3. New impeachment plotting in 2025: targets shift to Trump-era national-security officials
In March 2025 reporting, Axios and others described Omar privately proposing articles of impeachment against three Trump-era national-security officials — Defense Secretary Pete Hegseth, National Security Advisor Michael Waltz and CIA Director John Ratcliffe — tied to revelations about a Signal group chat and alleged recordkeeping violations; the reporting frames this as early-stage planning and notes it could be executed via a privileged motion if she chose [3] [11]. Alternative outlets repeated the reporting and analysis that charges could focus on alleged Federal Records Act or Administrative Procedure Act violations, but the specific text of any articles and any formal House action were not published in these sources [11] [3].
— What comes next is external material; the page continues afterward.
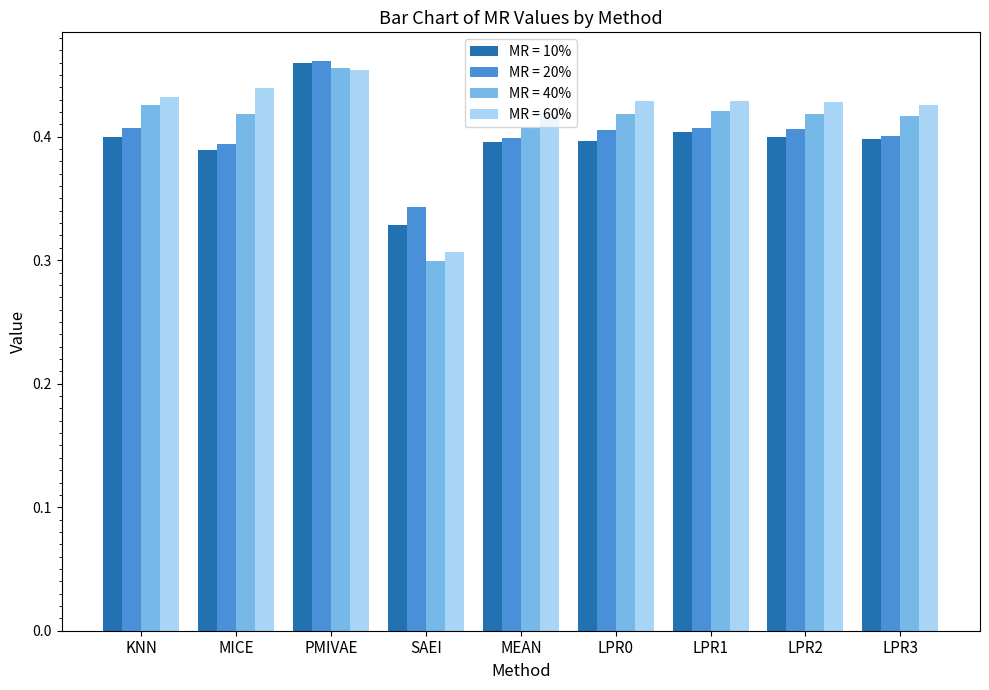

Which category has the highest value in the MR = 40% series?

PMIVAE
4. Efforts to remove Omar from committee seats or censure her: mixed results
Republican-led attempts to punish Omar — including ousting her from the House Foreign Affairs Committee — have been reported. A chamber vote to remove her from that committee is cited with a 218–211 tally on one transcript, indicating Republicans carried such a motion at least in one instance [4]. Later, attempts to strip her of assignments or censure her in 2025 drew headlines; one prominent attempt led by Rep. Nancy Mace failed on Sept. 17, 2025 when four Republicans joined Democrats to defeat the measure, according to compiled reporting [7]. The sources show repeated partisan efforts but not a clear, singular successful expulsion or criminal finding against Omar in the House floor record provided here [4] [7].
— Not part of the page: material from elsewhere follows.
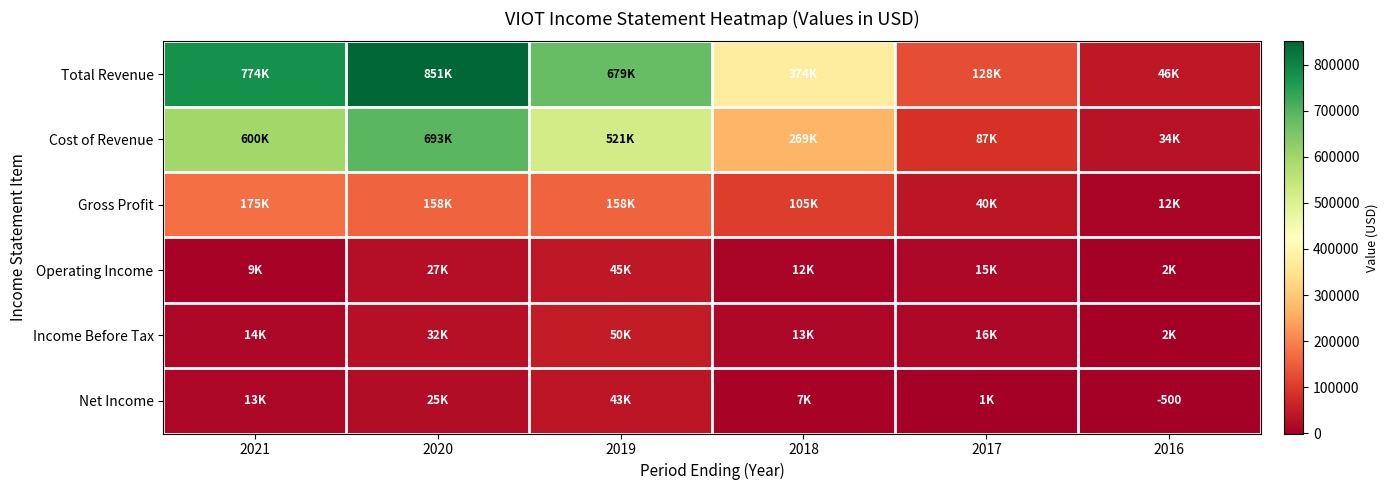

What is the sum of the Total Revenue values at 2021 and 2017?

902000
5. Ethics complaints and official reviews: dismissal, referral and claims of politicization
Conservative groups filed multiple complaints against Omar. The Office of Congressional Ethics reportedly voted unanimously to dismiss at least one allegation about book royalties and the House Ethics Committee "not further review[ed]" that matter, per Omar’s office statement [5]. Other high-profile calls for an Ethics Committee investigation (e.g., Rep. Tom Emmer in 2024) were publicly made; reporting documents the calls but does not show final punitive action in the provided results [6]. Outside-state and nonprofit filings (Judicial Watch, NLPC) and Minnesota campaign-finance rulings are part of the broader record, but available sources show a mix of dismissed items and state-level findings rather than a single decisive federal ethics sanction in these extracts [12] [13] [14].
6. Conflicting narratives and the political theater of impeachment and ethics
Sources demonstrate two competing frames: Omar and allies present impeachment as constitutional oversight and accountability [2] [8], while opponents frame investigations and ouster attempts as deserved accountability for alleged misconduct or offensive remarks [6] [15]. Media items like Axios and Truthout focus on the mechanics and plausibility of her impeachment plans; conservative outlets and advocacy groups emphasize alleged financial or personal improprieties — some state boards found technical campaign-finance issues, while congressional ethics offices dismissed at least one complaint [3] [11] [14] [5].
7. Bottom line and what reporting does not show
Available sources confirm Omar authored and co-sponsored impeachment articles against Trump in 2019 and again drafted/introduced measures in January 2021 [1] [2] [8]. Reporting in 2025 shows she was planning or privately proposing impeachment articles against Trump-era officials [3] [11]. The provided reporting does not show that any of Omar’s 2025 impeachment proposals produced an approved removal, nor do these sources document a final House Ethics punishment that removed her from Congress (available sources do not mention a congressional expulsion or a Senate conviction tied to her 2025 efforts) [3] [7] [5].